Tuesday, December 15, 2015

USA Interest Rate Bump Up - Helps Canada

Confident American consumers, low-flying loonie could bring prosperity north of the border when Fed raises benchmark rate

Never has so much attention been paid by so many to something so small.
With apologies to Winston Churchill and his Battle of Britain speech, the greatest American economic experiment in the post-Second World War period will probably end Wednesday.
It’s been a battle of another sort, as the U.S. Federal Reserve ends its zero-interest policy, letting a key rate rise by as much as a quarter of a point. It would be the first increase there in almost a decade.
The increase isn’t much; more important is that it signals a swing toward normal conditions. And it is actually good news for Canadians.
The Fed pushed rates down sharply in 2008 to stave off a financial collapse, creating trillions of dollars out of thin air. That did the trick, encouraging consumers to borrow and spend. It brought U.S. housing back from the brink and has pumped up stock prices.
It’s no accident that a decision to raise rates is being made nine days before Christmas, when the financial world is winding down for the two-week holiday period. Nobody is quite sure how this will play out; stock markets have been behaving erratically at the thought. A rate hike may mean more lurches, or the bump may already be factored into prices. Nobody knows. So all the better to make a move when attention is focused elsewhere.
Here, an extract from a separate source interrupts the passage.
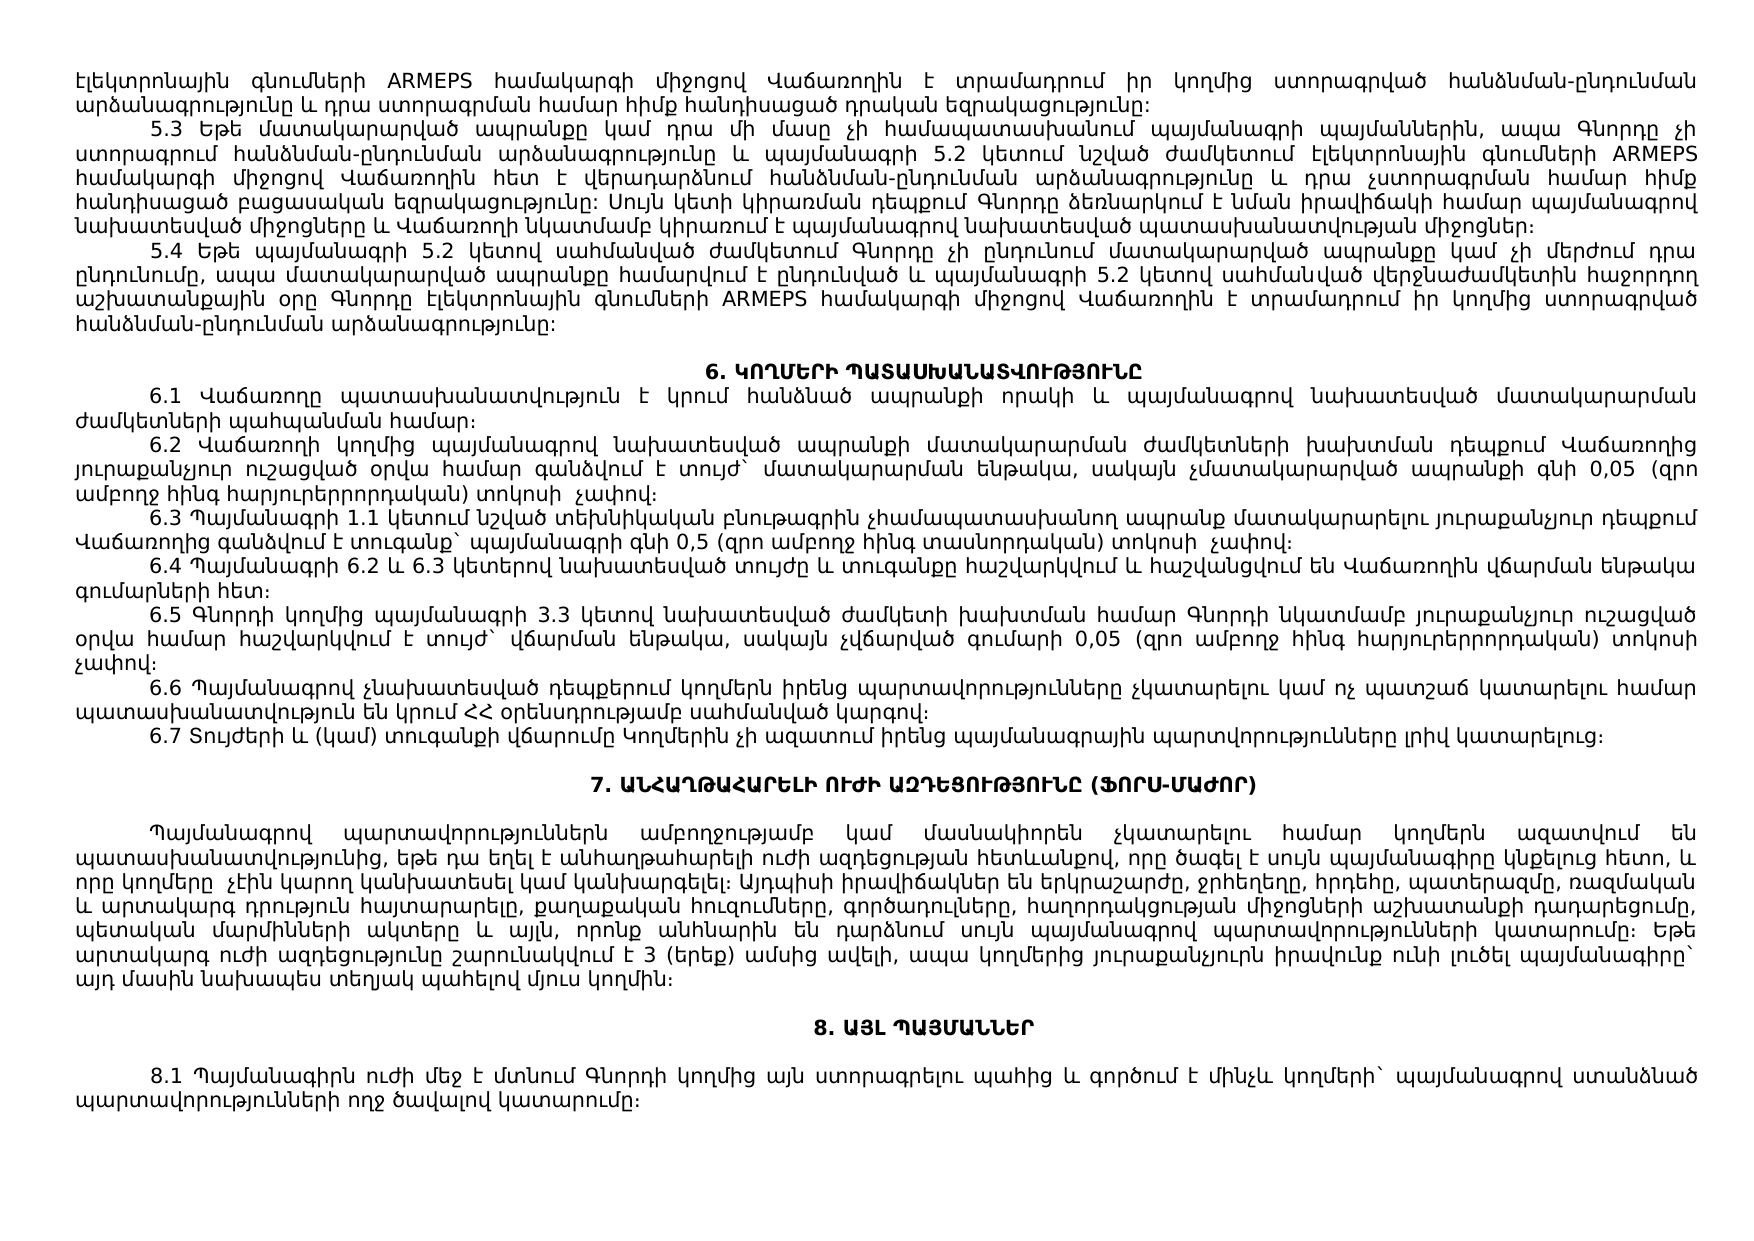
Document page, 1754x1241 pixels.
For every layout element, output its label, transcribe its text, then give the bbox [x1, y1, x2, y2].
With the U.S. still our biggest trading partner, here is how their decision could bring energy here: Energizer No. 1: Confident Americans The move signals that the U.S. economy is humming after seven lean years. Consumers account for the bulk of American economic activity, and they are back in a big way. Their economy is creating jobs and the unemployment rate has fallen to 5 per cent, which is considered full employment. Wages are rising and wallets are open.
These forces usually create inflation, and policy-makers want to act sooner rather than later to stop it from building.
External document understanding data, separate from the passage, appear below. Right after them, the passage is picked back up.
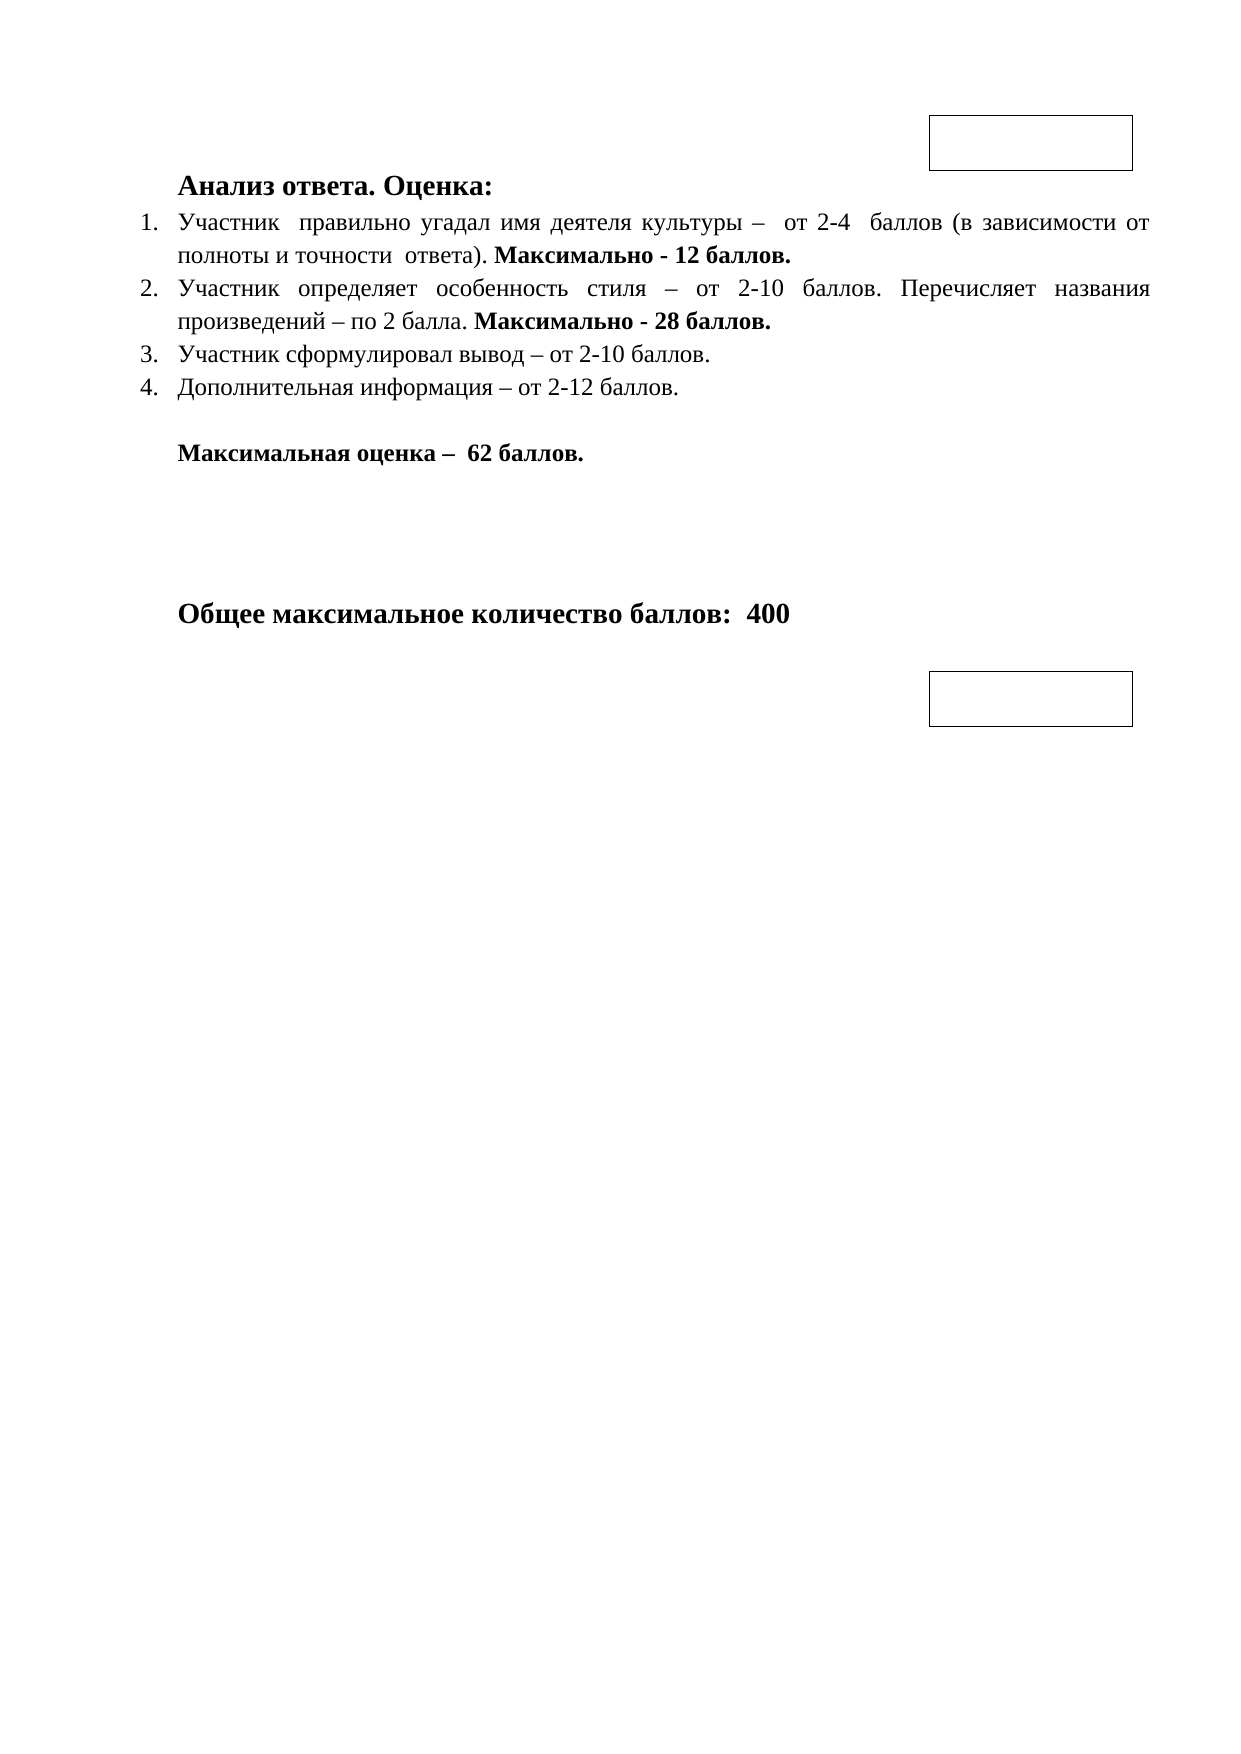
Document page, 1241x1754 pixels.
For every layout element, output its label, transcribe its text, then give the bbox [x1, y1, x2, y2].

text Анализ ответа. Оценка: [177, 168, 1152, 202]
list Участник сформулировал вывод – от 2-10 баллов. [140, 339, 1152, 368]
table_header [930, 672, 1132, 726]
list Участник определяет особенность стиля – от 2-10 баллов. Перечисляет названия произведений – по 2 балла. Максимально - 28 баллов. [140, 273, 1152, 335]
text Общее максимальное количество баллов: 400 [177, 596, 1152, 630]
list Дополнительная информация – от 2-12 баллов. [140, 372, 1152, 401]
table_header [930, 116, 1132, 170]
list Максимальная оценка – 62 баллов. [177, 438, 1152, 467]
list Участник правильно угадал имя деятеля культуры – от 2-4 баллов (в зависимости от полноты и точности ответа). Максимально - 12 баллов. [140, 207, 1152, 269]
Our economy tags along. Demand rises for everything we sell to the U.S., from energy and resources to manufactured products. One sign of the good times this year is car sales. They’ll set a record in the U.S., exceeding a high set 15 years ago in 2000, according to Automotive News. Many of the cars Americans drive are made in Ontario: Oshawa, Brampton, Cambridge, Woodstock or Alliston.
Autos are just one sign of the times. Scotiabank economist Aron Gampel said in a recent briefing that Canadian exports have increased at a 9-per-cent annualized rate since February. Expect more momentum in 2016. Energizer No. 2: A 70-cent dollar Our dollar ranks among the worstperforming major currencies against the greenback in the past year. Canada and Australia have seen their currencies fall by about 25 per cent and 30 per cent respectively against the U.S. currency. Both of those countries are huge exporters of energy and minerals.
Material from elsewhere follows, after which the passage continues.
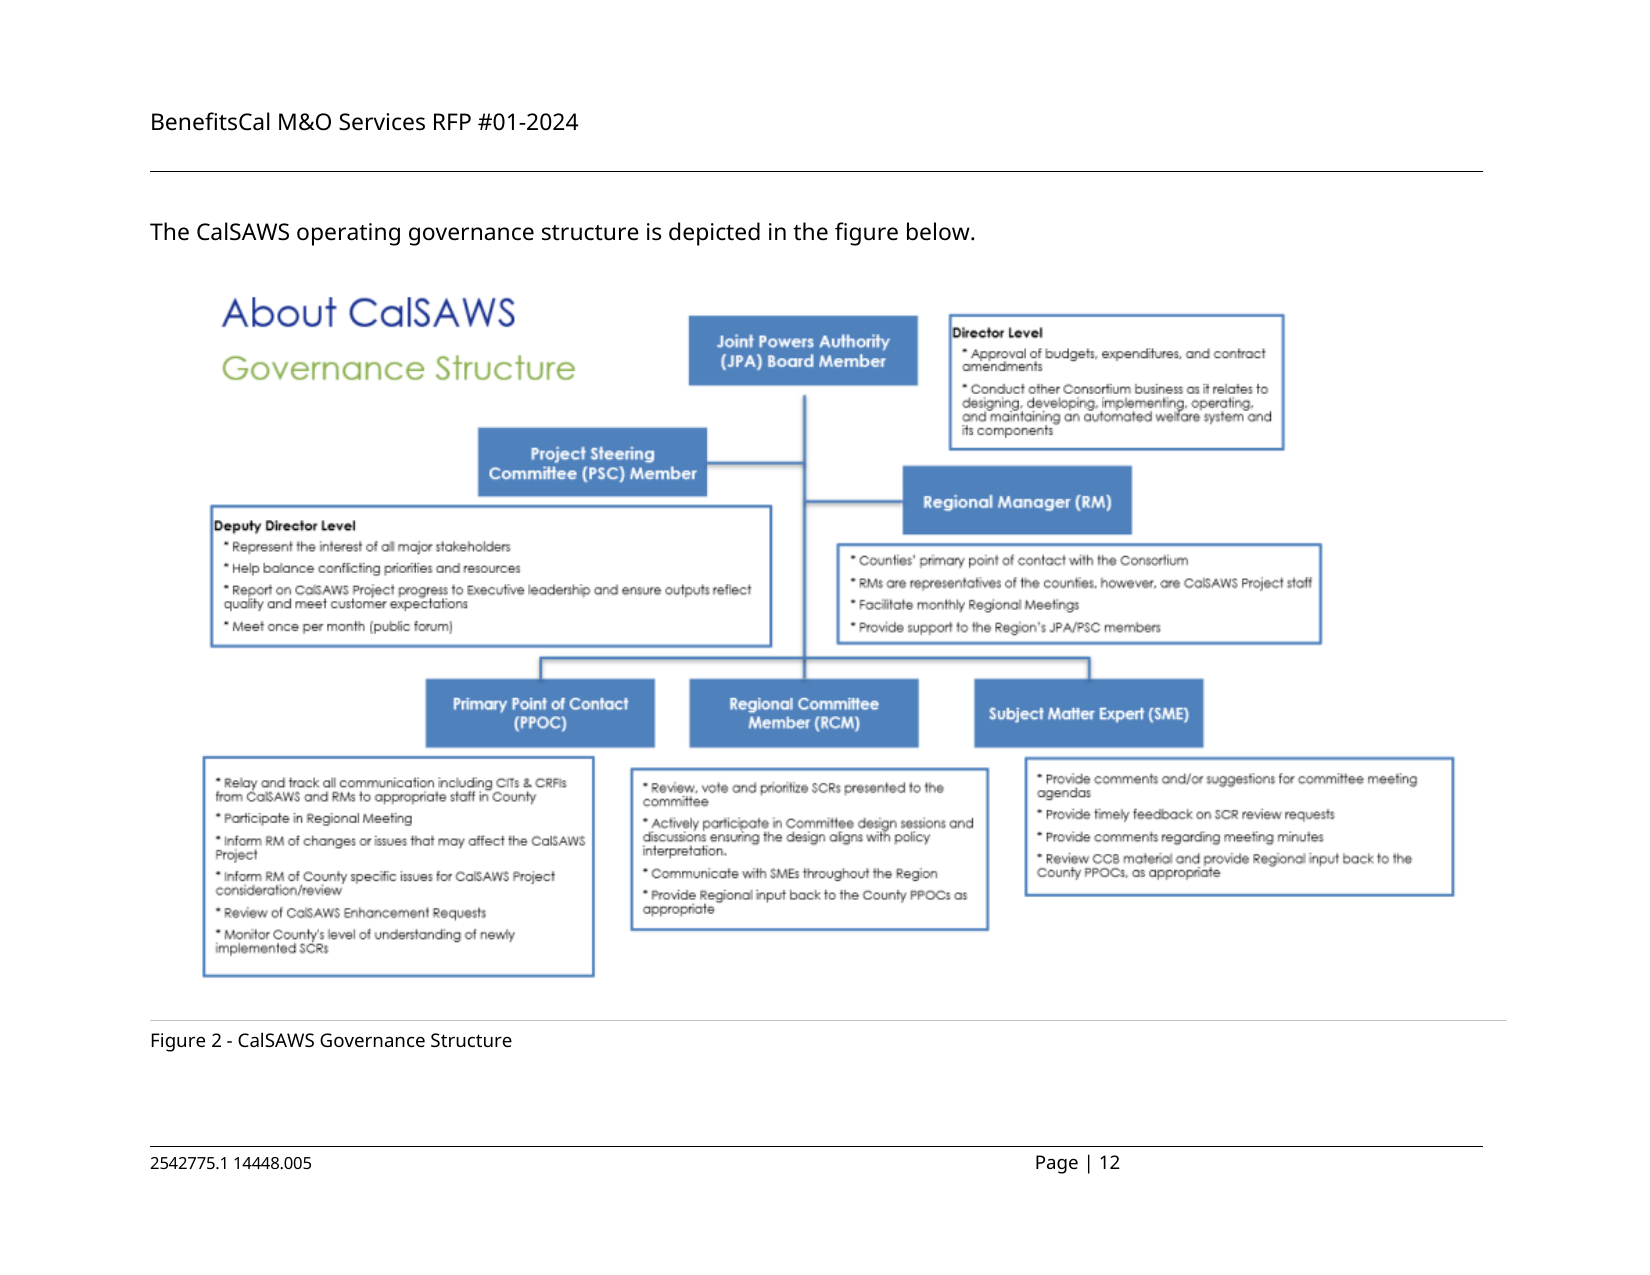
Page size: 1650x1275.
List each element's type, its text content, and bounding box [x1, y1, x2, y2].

text Figure 2 - CalSAWS Governance Structure [150, 1028, 1483, 1053]
picture [150, 259, 1507, 1022]
text The CalSAWS operating governance structure is depicted in the figure below. [150, 216, 1483, 247]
This week’s 72.5-cent (U.S.) level for the loonie is an 11 1⁄ 2- year low. That may seem awful, but more may be in store, CIBC economist Avery Shenfeld says. In an interview with the Star last week, he said, “I think a 70-cent Canadian dollar is now in sight.”
That’s bad news for those heading to Florida or the Caribbean, where things are priced in U.S. funds. Mexico may be a better deal this year.
But a weaker dollar is more fuel for our economy. This is especially true in industries that are exchange-rate sensitive. Beyond cars, this includes industrial machinery, electronics, aircraft and consumer goods. Energizer No. 3: Low inflation If these changes can come without inflation, as during the days of the 66-cent dollar in 2000, that’s a third boost. Meanwhile, the slide we’re seeing in energy prices helps us — it’s effectively a tax cut, making it cheaper to heat, drive and manufacture. Inflation held steady at 1 per cent in October and our central bank has made it clear things aren’t going up any time soon in Canada.
The one inflationary worry is that rock-bottom interest rates are fuelling an unhealthy housing market in the GTA and Vancouver. Mindful of that, federal Finance Minister Bill Morneau on Friday tightened the minimum downpayment for high-end homes from 5 per cent to 10 per cent.

If the Fed raises its rate, it will be a small move with a big implication. For us, long-term gains may well outweigh short-term pain.